Excerpted text |
>>>>>

1 . A circuit, comprising:

a processor and a memory, the processor executes computer-executable instructions from the memory;

a core characterizer operated by the processor to characterize a process variation across a set of processor cores, the core characterizer comprising:

a core stimulator to exercise each member of the set of processor cores to cause a set of core changes across the set of processor cores; and

a core analyzer to monitor the set of core changes of the processor cores to generate a proximity map for the set of processor cores, the proximity map storing boost data that includes location data and thermal data for each member of the set of processor cores, and the thermal data describing a thermal characteristic for each of the processor cores based on the process variations.

2. The circuit of claim 1 , comprising a voltage adjuster operated by the core stimulator to cause a set of voltage changes across the set of cores.

3. The circuit of claim 2, comprising a fault detector operated by the core analyzer to detect if a task has failed in response to the set of voltage changes, the voltage of a particular processor core at the task failure point indicating a thermal characteristics of the particular processor core.

4. The circuit of claim 1 , comprising a power module installed by the core stimulator and operated on each member of the set of processor cores to cause heating and cooling of the processor cores.

5. The circuit of claim 4, comprising a temperature detector operated by the core analyzer to determine a temperature ramp rate for each member of the set of processor cores, the temperature ramp rate indicates thermal characteristics of the respective processor core.

6. The circuit of claim 1 , wherein the boost data comprises minimum and maximum frequency boost information describing the minimum time for a processor core to operate at a first frequency to facilitate cooling and a maximum time to operate at a second frequency based on the thermal characteristics, the first frequency being lower than the second frequency.

7. The circuit of claim 1 , wherein the proximity map is arranged as a set of stacks describing multiple levels of processor cores, each level includes at least one tile having at least two processors per tile.

8. A system, comprising:

a set of processor cores to execute computer executable instructions from a memory;

a scheduler to process a proximity map having boost data that includes location data and the thermal data for each member of the set of processor cores, the location data describes where each member is located relative to other members in the set of processor cores and the thermal data describes thermal characteristics for each of the processor cores based on the process variations; and

a frequency booster operated by the scheduler to selectively cycle the frequency of each member of the set of processor cores based on the location data and thermal data that characterizes the thermal properties of each member of the set of processor cores.

9. The system of claim 8, wherein the scheduler is a supervisory processor, a supervisory processor from the set of processor cores, or an operating system.

10. The system of claim 8, wherein the boost data comprises minimum and maximum frequency boost information describing the minimum time for a processor core to operate at a first frequency to facilitate cooling and a maximum time to operate at a second frequency based on the thermal characteristics, the first frequency being lower than the second frequency.

1 1 . The system of claim 8, wherein the proximity map is arranged as a set of stacks describing multiple levels of processor cores, each level includes at least one tile having at least two processors per tile, the scheduler employs the set of stacks and at least one tile to selectively optimize the availability of boost durations between stacks or tiles.

12. The system of claim 1 1 , where the scheduler selectively boosts frequency of a respective processor core by maximizing a distance to at least one other processor core based on the location data.

13. The system of claim 12, wherein the scheduler selectively boosts frequency of one member within a tile while concurrently reducing the frequency of at least one other core member within the tile.

<<<<<

Record list |
>>>>>

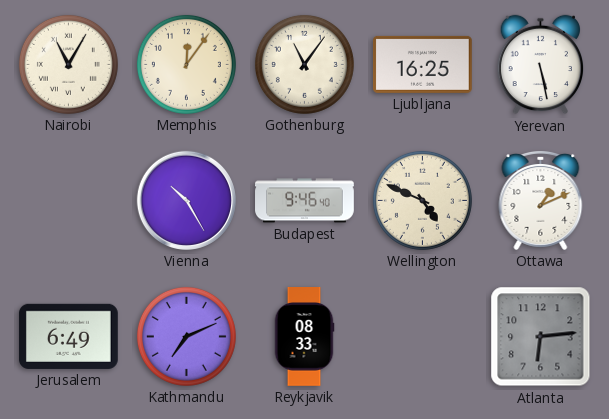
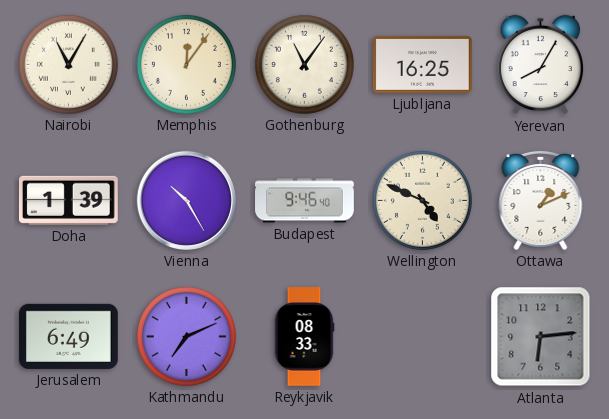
Yerevan: 5:28 -> 8:05
Doha: none -> 1:39
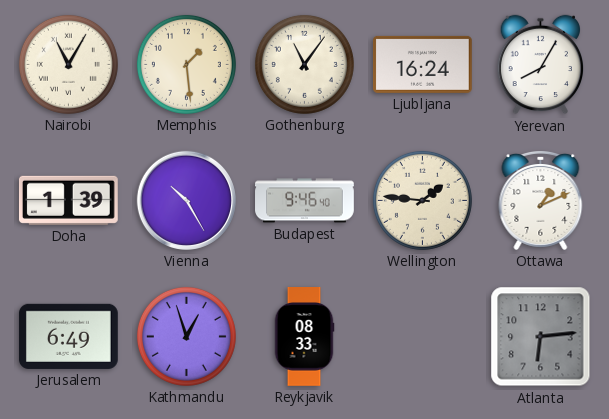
Memphis: 12:06 -> 1:29
Ljubljana: 16:25 -> 16:24
Wellington: 4:49 -> 1:46
Kathmandu: 7:11 -> 12:57
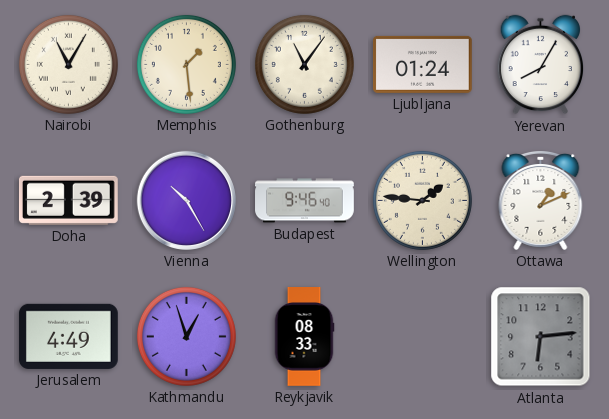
Ljubljana: 16:24 -> 01:24
Doha: 1:39 -> 2:39
Jerusalem: 6:49 -> 4:49
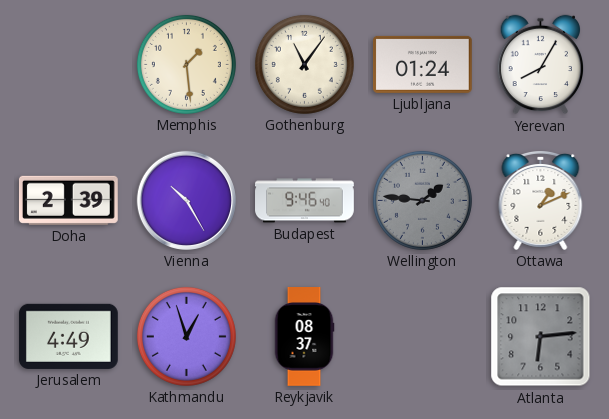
Nairobi: 11:05 -> none
Wellington dial: cream -> grey
Reykjavik: 08:33 -> 08:37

<<<<<

Problems and tasks |
a: Turn the clock records into a Markdown table with the columns n and Line, numbering each row and omitting blank lines. Leave the pictures out.
b: Continue the processor-core claims from the point where they stop.
The processor-core claims and the clock records come from separate sources.

Results of the exercise |
a:
| n | Line |
|---|---|
| 1 | Yerevan: 5:28 -> 8:05 |
| 2 | Doha: none -> 1:39 |
| 3 | Memphis: 12:06 -> 1:29 |
| 4 | Ljubljana: 16:25 -> 16:24 |
| 5 | Wellington: 4:49 -> 1:46 |
| 6 | Kathmandu: 7:11 -> 12:57 |
| 7 | Ljubljana: 16:24 -> 01:24 |
| 8 | Doha: 1:39 -> 2:39 |
| 9 | Jerusalem: 6:49 -> 4:49 |
| 10 | Nairobi: 11:05 -> none |
| 11 | Wellington dial: cream -> grey |
| 12 | Reykjavik: 08:33 -> 08:37 |

b:
14. A method, comprising:

exercising each member of a set of processor cores to cause core changes across the set of cores;

monitoring the core changes of the processor cores to generate a proximity map for the set of processor cores, the proximity map stores boost data that includes location data and the thermal data for each member of the set of processor cores, the thermal data describing thermal characteristics for each of the processor cores based on process variations across the set of cores; and

cycling the frequency of each member of the set of processor cores based on the location data and thermal data that characterizes the thermal properties of each member of the set of processor cores.

15. The method of claim 14, comprising inferring thermal capabilities and boost durations of processor cores based on leakage current of the processor cores.

Description:
CORE CHARACTERIZATION FOR PROCESSOR CORES

BACKGROUND

[0001] For several years, the microprocessor industry has experienced steady increases in processor core count per integrated circuit package as a result of continuous improvements in process technology. This resulted in processors reaching what is now known as many-core scaling. As the industry transitions to future fabrication techniques such as three-dimensional (3D) die-stacking, software operating the respective processor cores can also be optimized accordingly to take advantage of new chip characteristics to provide commensurate improvements in performance.

BRIEF DESCRIPTION OF THE DRAWINGS

[0002] FIG. 1 is a block diagram illustrating an example of a circuit to characterize processor cores in accordance with the present disclosure.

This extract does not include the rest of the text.